Monday, March 21, 2011

Carex divulsa – the un-Berkeley sedge, invasive in California

Once upon a time, California native plant horticultural enthusiasts offered Berkeley sedge (Carex tumulicola Mackenzie, Section Phaestoglochin Dumortier) in the California trade. Sedges, being a perhaps the most speciose natural genus of angiosperms (perhaps 2000 species), are confused, is confusing, and confuse. Whence, a transposition occurred: Carex divulsa Stokes (also of Sect. Phaestoglochin), but native to Eurasia, was somehow conflated in the horticultural trade with C. tumulocola. The result: Carex divulsa is now sold widely: in California easily obtained, used frequently in "native" or "xeric" or "drought resistant" landscape plantings.

Carex divulsa, at least in mesic, coastal central California, is thus established.

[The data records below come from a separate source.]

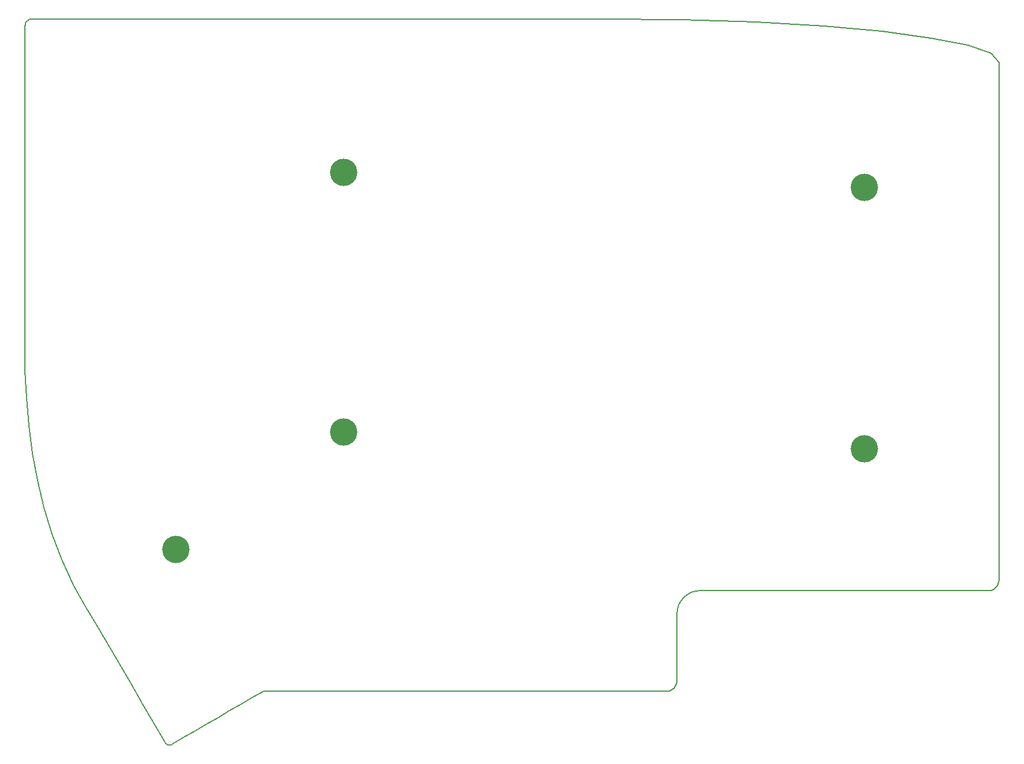
<source format=gbl>
G04 #@! TF.GenerationSoftware,KiCad,Pcbnew,5.1.6-c6e7f7d~87~ubuntu20.04.1*
G04 #@! TF.CreationDate,2020-10-18T21:00:35+01:00*
G04 #@! TF.ProjectId,Lily58_Pro_BOTTOM,4c696c79-3538-45f5-9072-6f5f424f5454,rev?*
G04 #@! TF.SameCoordinates,Original*
G04 #@! TF.FileFunction,Copper,L2,Bot*
G04 #@! TF.FilePolarity,Positive*
%FSLAX46Y46*%
G04 Gerber Fmt 4.6, Leading zero omitted, Abs format (unit mm)*
G04 Created by KiCad (PCBNEW 5.1.6-c6e7f7d~87~ubuntu20.04.1) date 2020-10-18 21:00:35*
%MOMM*%
%LPD*%
G01*
G04 APERTURE LIST*
G04 #@! TA.AperFunction,Profile*
%ADD10C,0.200000*%
G04 #@! TD*
G04 #@! TA.AperFunction,ComponentPad*
%ADD11C,4.000000*%
G04 #@! TD*
G04 APERTURE END LIST*
D10*
X116186619Y-136480784D02*
X117862313Y-135510645D01*
X114510925Y-137450923D02*
X116186619Y-136480784D01*
X82937528Y-50750629D02*
X82937528Y-44443695D01*
X82937528Y-57057562D02*
X82937528Y-50750629D01*
X115211711Y-37086762D02*
X104803877Y-37086762D01*
X218692418Y-120789735D02*
X223959999Y-120789735D01*
X213424836Y-120789735D02*
X218692418Y-120789735D01*
X208157255Y-120789735D02*
X213424836Y-120789735D01*
X202889673Y-120789735D02*
X208157255Y-120789735D01*
X197622092Y-120789735D02*
X202889673Y-120789735D01*
X192354511Y-120789735D02*
X197622092Y-120789735D01*
X187086929Y-120789735D02*
X192354511Y-120789735D01*
X181819348Y-120789735D02*
X187086929Y-120789735D01*
X181113524Y-120860778D02*
X181819348Y-120789735D01*
X180456326Y-121064561D02*
X181113524Y-120860778D01*
X179861773Y-121387065D02*
X180456326Y-121064561D01*
X179343884Y-121814271D02*
X179861773Y-121387065D01*
X178916678Y-122332160D02*
X179343884Y-121814271D01*
X178594174Y-122926713D02*
X178916678Y-122332160D01*
X178390391Y-123583911D02*
X178594174Y-122926713D01*
X178319348Y-124289735D02*
X178390391Y-123583911D01*
X199807654Y-38170488D02*
X189919538Y-37585374D01*
X208420758Y-38945561D02*
X199807654Y-38170488D01*
X215525697Y-39885159D02*
X208420758Y-38945561D01*
X220889319Y-40963847D02*
X215525697Y-39885159D01*
X178989563Y-37215654D02*
X167250881Y-37086762D01*
X189919538Y-37585374D02*
X178989563Y-37215654D01*
X177658308Y-135255660D02*
X177403500Y-135393876D01*
X177880261Y-135072571D02*
X177658308Y-135255660D01*
X178063349Y-134850619D02*
X177880261Y-135072571D01*
X178201565Y-134595810D02*
X178063349Y-134850619D01*
X178288901Y-134314154D02*
X178201565Y-134595810D01*
X178319348Y-134011658D02*
X178288901Y-134314154D01*
X225460000Y-52918378D02*
X225460000Y-62400000D01*
X225460000Y-43436755D02*
X225460000Y-52918378D01*
X82937528Y-69671429D02*
X82937528Y-63364495D01*
X82937528Y-75978362D02*
X82937528Y-69671429D01*
X82937528Y-82285296D02*
X82937528Y-75978362D01*
X82937528Y-88592229D02*
X82937528Y-82285296D01*
X104803877Y-37086762D02*
X94396044Y-37086762D01*
X125619545Y-37086762D02*
X115211711Y-37086762D01*
X136027379Y-37086762D02*
X125619545Y-37086762D01*
X146435213Y-37086762D02*
X136027379Y-37086762D01*
X156843047Y-37086762D02*
X146435213Y-37086762D01*
X167250881Y-37086762D02*
X156843047Y-37086762D01*
X83400937Y-37265961D02*
X83579303Y-37169210D01*
X83245570Y-37394123D02*
X83400937Y-37265961D01*
X83117409Y-37549489D02*
X83245570Y-37394123D01*
X83020657Y-37727855D02*
X83117409Y-37549489D01*
X82959523Y-37925015D02*
X83020657Y-37727855D01*
X82938210Y-38136762D02*
X82959523Y-37925015D01*
X83776462Y-37108075D02*
X83988210Y-37086762D01*
X83579303Y-37169210D02*
X83776462Y-37108075D01*
X94396044Y-37086762D02*
X83988210Y-37086762D01*
X82937528Y-63364495D02*
X82937528Y-57057562D01*
X82937528Y-44443695D02*
X82937528Y-38136762D01*
X88291758Y-116318073D02*
X89993333Y-119989540D01*
X86863105Y-112530670D02*
X88291758Y-116318073D01*
X85688004Y-108649127D02*
X86863105Y-112530670D01*
X84747083Y-104695246D02*
X85688004Y-108649127D01*
X84020972Y-100690825D02*
X84747083Y-104695246D01*
X83490297Y-96657663D02*
X84020972Y-100690825D01*
X83135690Y-92617561D02*
X83490297Y-96657663D01*
X82937777Y-88592317D02*
X83135690Y-92617561D01*
X104288864Y-143357278D02*
X104456758Y-143271756D01*
X104130206Y-143404468D02*
X104288864Y-143357278D01*
X103981252Y-143413974D02*
X104130206Y-143404468D01*
X103842470Y-143386445D02*
X103981252Y-143413974D01*
X103714328Y-143322532D02*
X103842470Y-143386445D01*
X103597295Y-143222884D02*
X103714328Y-143322532D01*
X103491837Y-143088150D02*
X103597295Y-143222884D01*
X103398425Y-142918979D02*
X103491837Y-143088150D01*
X112835230Y-138421062D02*
X114510925Y-137450923D01*
X111159536Y-139391201D02*
X112835230Y-138421062D01*
X109483841Y-140361340D02*
X111159536Y-139391201D01*
X107808147Y-141331479D02*
X109483841Y-140361340D01*
X106132452Y-142301617D02*
X107808147Y-141331479D01*
X104456758Y-143271756D02*
X106132452Y-142301617D01*
X101722730Y-140052659D02*
X103398425Y-142918979D01*
X100047036Y-137186340D02*
X101722730Y-140052659D01*
X98371341Y-134320020D02*
X100047036Y-137186340D01*
X96695647Y-131453701D02*
X98371341Y-134320020D01*
X95019952Y-128587381D02*
X96695647Y-131453701D01*
X93344258Y-125721062D02*
X95019952Y-128587381D01*
X91668563Y-122854742D02*
X93344258Y-125721062D01*
X89992869Y-119988423D02*
X91668563Y-122854742D01*
X169449826Y-135511658D02*
X176819348Y-135511658D01*
X162080304Y-135511658D02*
X169449826Y-135511658D01*
X154710782Y-135511658D02*
X162080304Y-135511658D01*
X147341260Y-135511658D02*
X154710782Y-135511658D01*
X139971738Y-135511658D02*
X147341260Y-135511658D01*
X132602217Y-135511658D02*
X139971738Y-135511658D01*
X125232695Y-135511658D02*
X132602217Y-135511658D01*
X117863173Y-135511658D02*
X125232695Y-135511658D01*
X178319348Y-132816013D02*
X178319348Y-134034052D01*
X178319348Y-131597973D02*
X178319348Y-132816013D01*
X178319348Y-130379933D02*
X178319348Y-131597973D01*
X178319348Y-129161894D02*
X178319348Y-130379933D01*
X178319348Y-127943854D02*
X178319348Y-129161894D01*
X178319348Y-126725814D02*
X178319348Y-127943854D01*
X178319348Y-125507775D02*
X178319348Y-126725814D01*
X178319348Y-124289735D02*
X178319348Y-125507775D01*
X177121844Y-135481211D02*
X176819348Y-135511658D01*
X177403500Y-135393876D02*
X177121844Y-135481211D01*
X224278471Y-42156190D02*
X220889319Y-40963847D01*
X225460000Y-43436755D02*
X224278471Y-42156190D01*
X224262495Y-120759288D02*
X223959999Y-120789735D01*
X224544152Y-120671952D02*
X224262495Y-120759288D01*
X224798960Y-120533736D02*
X224544152Y-120671952D01*
X225020912Y-120350648D02*
X224798960Y-120533736D01*
X225204001Y-120128696D02*
X225020912Y-120350648D01*
X225342217Y-119873887D02*
X225204001Y-120128696D01*
X225429552Y-119592231D02*
X225342217Y-119873887D01*
X225459999Y-119289735D02*
X225429552Y-119592231D01*
X225460000Y-109808112D02*
X225460000Y-119289735D01*
X225460000Y-100326490D02*
X225460000Y-109808112D01*
X225460000Y-90844867D02*
X225460000Y-100326490D01*
X225460000Y-81363245D02*
X225460000Y-90844867D01*
X225460000Y-71881623D02*
X225460000Y-81363245D01*
X225460000Y-62400000D02*
X225460000Y-71881623D01*
D11*
X129600000Y-59600000D03*
X205800000Y-61800000D03*
X129600000Y-97600000D03*
X205800000Y-100000000D03*
X105000000Y-114800000D03*
M02*

</source>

The photograph is of a seeding, one of many, that volunteered on the periphery of a C. divulsa purchased at a generic-grade garden center of a major hardware retailer (names withheld to protect the innocent).

Carex divulsa is neither xeric nor native. Its ecological preference in its native range is as a moderate to obligate mesophyte or subhydrophyte.

Carex divulsa will be spreading in Californa. One only has to visit the planting beds in the vicinity of the UC Santa Cruz Science Library to witness this: these plants are now, perhaps 8 yr after coming out of a 1-gallon can, clumps to 2 feet diameter and spreading babies about with abject rapaciousness.